NBA: Kolejny rozdział rywalizacji Morant vs. Edwards. Wicelider Konferencji z wizytą w Atlancie
Minnesota Timberwolves – Memphis Grizzlies
Poprzednie rozgrywki w wykonaniu Memphis Grizzlies to jedno wielkie rozczarowanie. Niemal cały sezon opuścił Ja Morant. Urazów nie uniknęli również Bane, Jackson Jr. i Smart. W wyniku absencji Grizzlies skończyli sezon dopiero na 13 miejscu w Konferencji Zachodniej. Był to cios dla kibiców z Memphis po tym jak sezon wcześniej skończyli z drugim bilansem na zachodzie. W tym sezonie choć urazy wciąż ich nie omijają, wygląda to dużo bardziej obiecująco. Z bilansem 24-14 zajmują trzecie miejsce w tabeli. Należy jednak pamiętać, że rywalizacja w Konferencji Zachodniej jest bardzo wyrównana. Jednym z potencjalnych rywali w walce o najwyższe laury jest Minnesota Timberwolves, z którymi przyjdzie im się mierzyć w sobotni wieczór. I choć wszytko wskazuje na to, że pozbycie się przed sezonem Karla-Anthony Townsa było błędem, to wciąż aktualni finaliści Konferencji.

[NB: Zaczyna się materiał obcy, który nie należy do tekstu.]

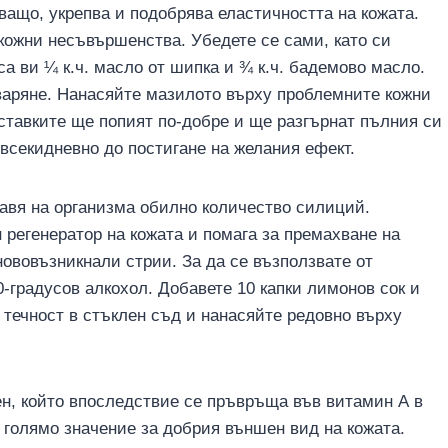
ващо, укрепва и подобрява еластичността на кожата.
кожни несъвършенства. Убедете се сами, като си
а ви ¼ к.ч. масло от шипка и ¾ к.ч. бадемово масло.
варяне. Нанасяйте мазилото върху проблемните кожни
ставките ще попият по-добре и ще разгърнат пълния си
всекидневно до постигане на желания ефект.
тавя на организма обилно количество силиций.
регенератор на кожата и помага за премахване на
ововъзникнали стрии. За да се възползвате от
0-градусов алкохол. Добавете 10 капки лимонов сок и
 течност в стъклен съд и нанасяйте редовно върху
ен, който впоследствие се пръвръща във витамин А в
 голямо значение за добрия външен вид на кожата.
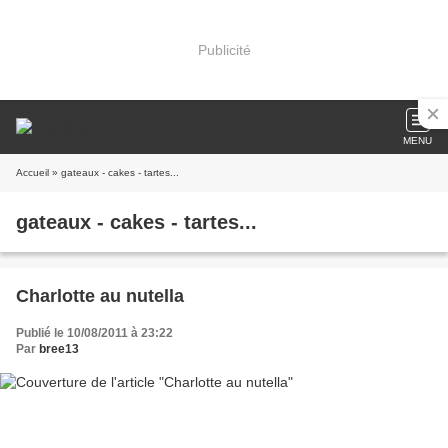
Publicité
MENU
Accueil
» gateaux - cakes - tartes...
gateaux - cakes - tartes...
Charlotte au nutella
Publié le 10/08/2011 à 23:22
Par
bree13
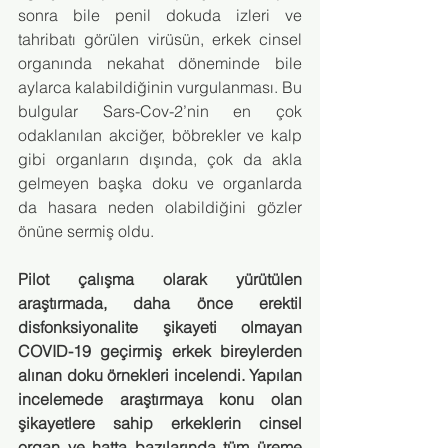
sonra bile penil dokuda izleri ve 
tahribatı görülen virüsün, erkek cinsel 
organında nekahat döneminde bile 
aylarca kalabildiğinin vurgulanması. Bu 
bulgular Sars-Cov-2’nin en çok 
odaklanılan akciğer, böbrekler ve kalp 
gibi organların dışında, çok da akla 
gelmeyen başka doku ve organlarda 
da hasara neden olabildiğini gözler 
önüne sermiş oldu.
Pilot çalışma olarak yürütülen 
araştırmada, daha önce erektil 
disfonksiyonalite şikayeti olmayan 
COVID-19 geçirmiş erkek bireylerden 
alınan doku örnekleri incelendi. Yapılan 
incelemede araştırmaya konu olan 
şikayetlere sahip erkeklerin cinsel 
organ ve hatta bazılarında tüm üreme 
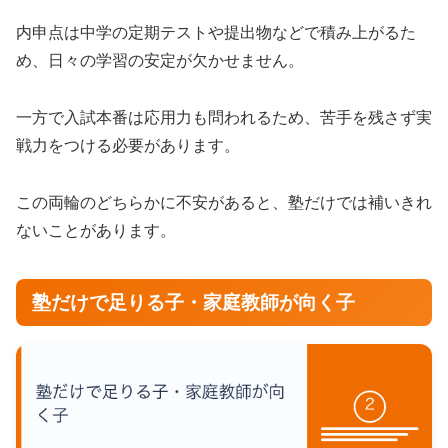
内申点は中学の定期テストや提出物などで積み上がるた
め、日々の学習の安定が欠かせません。
一方で入試本番は応用力も問われるため、苦手を残さず実
戦力をつける必要があります。
この両輪のどちらかに不安があると、塾だけでは補いきれ
ないことがあります。
塾だけで足りる子・家庭教師が向く子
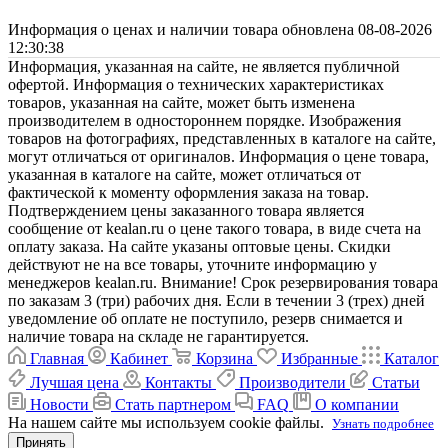
Информация о ценах и наличии товара обновлена 08-08-2026
12:30:38
Информация, указанная на сайте, не является публичной
офертой. Информация о технических характеристиках
товаров, указанная на сайте, может быть изменена
производителем в одностороннем порядке. Изображения
товаров на фотографиях, представленных в каталоге на сайте,
могут отличаться от оригиналов. Информация о цене товара,
указанная в каталоге на сайте, может отличаться от
фактической к моменту оформления заказа на товар.
Подтверждением цены заказанного товара является
сообщение от kealan.ru о цене такого товара, в виде счета на
оплату заказа. На сайте указаны оптовые цены. Скидки
действуют не на все товары, уточните информацию у
менеджеров kealan.ru. Внимание! Срок резервирования товара
по заказам 3 (три) рабочих дня. Если в течении 3 (трех) дней
уведомление об оплате не поступило, резерв снимается и
наличие товара на складе не гарантируется.
Главная
Кабинет
Корзина
Избранные
Каталог
Лучшая цена
Контакты
Производители
Статьи
Новости
Стать партнером
FAQ
О компании
На нашем сайте мы используем cookie файлы.
Узнать подробнее
Принять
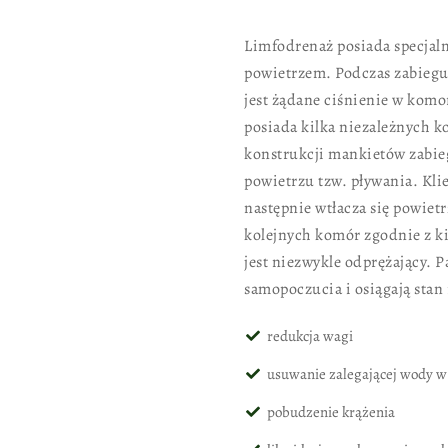
Limfodrenaż posiada specjaln
powietrzem. Podczas zabiegu
jest żądane ciśnienie w kom
posiada kilka niezależnych k
konstrukcji mankietów zabieg
powietrzu tzw. pływania. Kli
następnie wtłacza się powiet
kolejnych komór zgodnie z ki
jest niezwykle odprężający. 
samopoczucia i osiągają stan 
redukcja wagi
usuwanie zalegającej wody w
pobudzenie krążenia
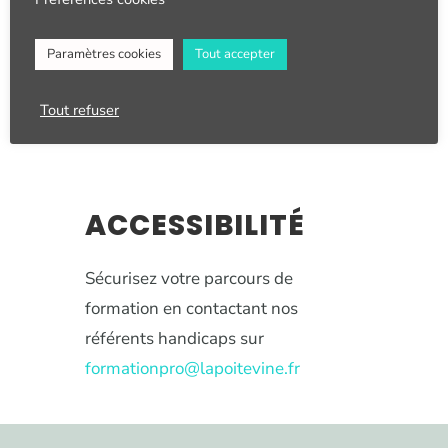
PRÉ-REQUIS
Paramètres cookies
Tout accepter
Maîtriser la langue française
Être reconnu apte médicalement
Tout refuser
(visite médicale obligatoire)
ACCESSIBILIT
É
Sécurisez votre parcours de
formation en contactant nos
référents handicaps sur
formationpro@lapoitevine.fr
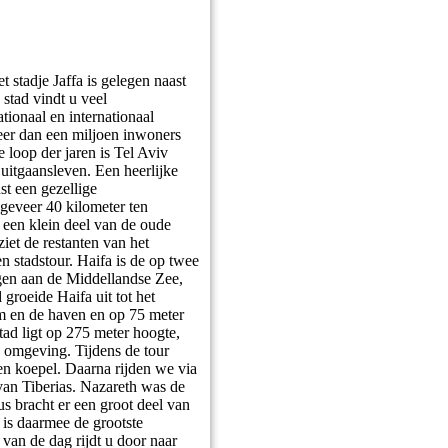
 stadje Jaffa is gelegen naast
 stad vindt u veel
tionaal en internationaal
meer dan een miljoen inwoners
e loop der jaren is Tel Aviv
 uitgaansleven. Een heerlijke
st een gezellige
geveer 40 kilometer ten
s een klein deel van de oude
iet de restanten van het
 stadstour. Haifa is de op twee
egen aan de Middellandse Zee,
groeide Haifa uit tot het
rum en de haven en op 75 meter
tad ligt op 275 meter hoogte,
e omgeving. Tijdens de tour
en koepel. Daarna rijden we via
 van Tiberias. Nazareth was de
s bracht er een groot deel van
n is daarmee de grootste
van de dag rijdt u door naar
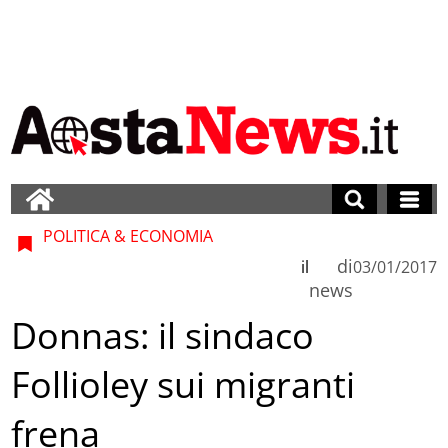
POLITICA & ECONOMIA
di
il
03/01/2017
news
Donnas: il sindaco
Follioley sui migranti
frena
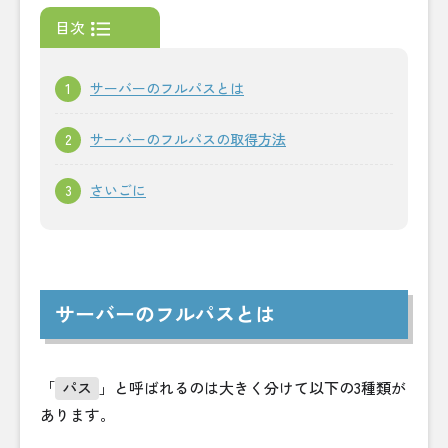
目次
サーバーのフルパスとは
サーバーのフルパスの取得方法
さいごに
サーバーのフルパスとは
「
パス
」と呼ばれるのは大きく分けて以下の3種類が
あります。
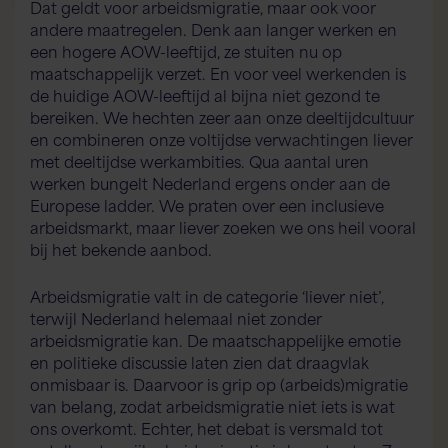
Dat geldt voor arbeidsmigratie, maar ook voor
andere maatregelen. Denk aan langer werken en
een hogere AOW-leeftijd, ze stuiten nu op
maatschappelijk verzet. En voor veel werkenden is
de huidige AOW-leeftijd al bijna niet gezond te
bereiken. We hechten zeer aan onze deeltijdcultuur
en combineren onze voltijdse verwachtingen liever
met deeltijdse werkambities. Qua aantal uren
werken bungelt Nederland ergens onder aan de
Europese ladder. We praten over een inclusieve
arbeidsmarkt, maar liever zoeken we ons heil vooral
bij het bekende aanbod.
Arbeidsmigratie valt in de categorie ‘liever niet’,
terwijl Nederland helemaal niet zonder
arbeidsmigratie kan. De maatschappelijke emotie
en politieke discussie laten zien dat draagvlak
onmisbaar is. Daarvoor is grip op (arbeids)migratie
van belang, zodat arbeidsmigratie niet iets is wat
ons overkomt. Echter, het debat is versmald tot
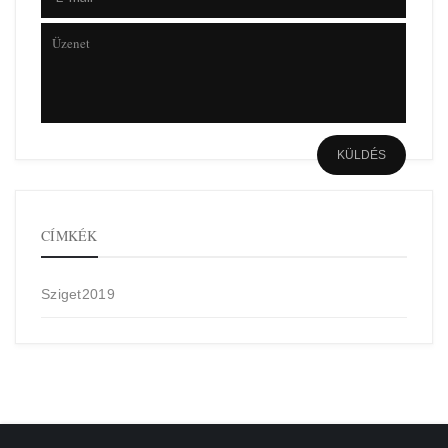
CÍMKÉK
Sziget2019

Przed własną publicznością poszukają czwartego zwycięstwa z rzędu.
Na co warto postawić?
Pojedynek Grizzlies z Wolves to starcie dwóch kompletnych przeciwieństw. Memphis to najszybciej grająca drużyna w lidze, która zdobywa średnio ponad 123 punkty na mecz. Dla odmiany Timberwolves charakteryzują się zaledwie 95 posiadaniami na mecz i jednym z najlepszych defensywnych ratingów. Kurs Superbet na to, że Grizzlies zdobędą mniej niż 114,5 punktów wynosi 1,97.
Atlanta Hawks – Houston Rockets
Houston Rockets to jedna z rewelacji tego sezonu. Zajmują drugie miejsce w Konferencji Zachodniej i są aktualnie w trakcie trzymeczowej serii zwycięstw. W sobotę spróbują przedłużyć tę serię wybierając się do Atlanty. Tamtejsi Hawks nie mogą znaleźć rytmu i cały sezon jest dla nich pasmem wzlotów i upadków. Odzwierciedleniem tej niestabilnej formy jest bilans 19-19. Co więcej, z ostatnich 10 spotkań wygrali dokładnie połowę. Do starcia z Rockets będą podchodzić bez jednego z głównych kandydatów do nagrody Most Improved Player – Jalena Johnsona, który z powodu urazu barku opuści czwarte spotkanie z rzędu.
Na co warto postawić?
Jednym z powodów rewelacyjnej dyspozycji Rockets jest świetna forma Alperena Senguna. Turecki podkoszowy zdobywa średnio 19 punktów, 10 zbiórek i 5 asyst. W ostatnim miesiącu jego zdobycze punktowe są jeszcze lepsze. W ofercie forBET znajdziemy Bet Architekt. Kurs na to, że Sengun zdobędzie co najmniej 20 punktów, 8 zbiórek i 1 przechwyt wynosi 2,09.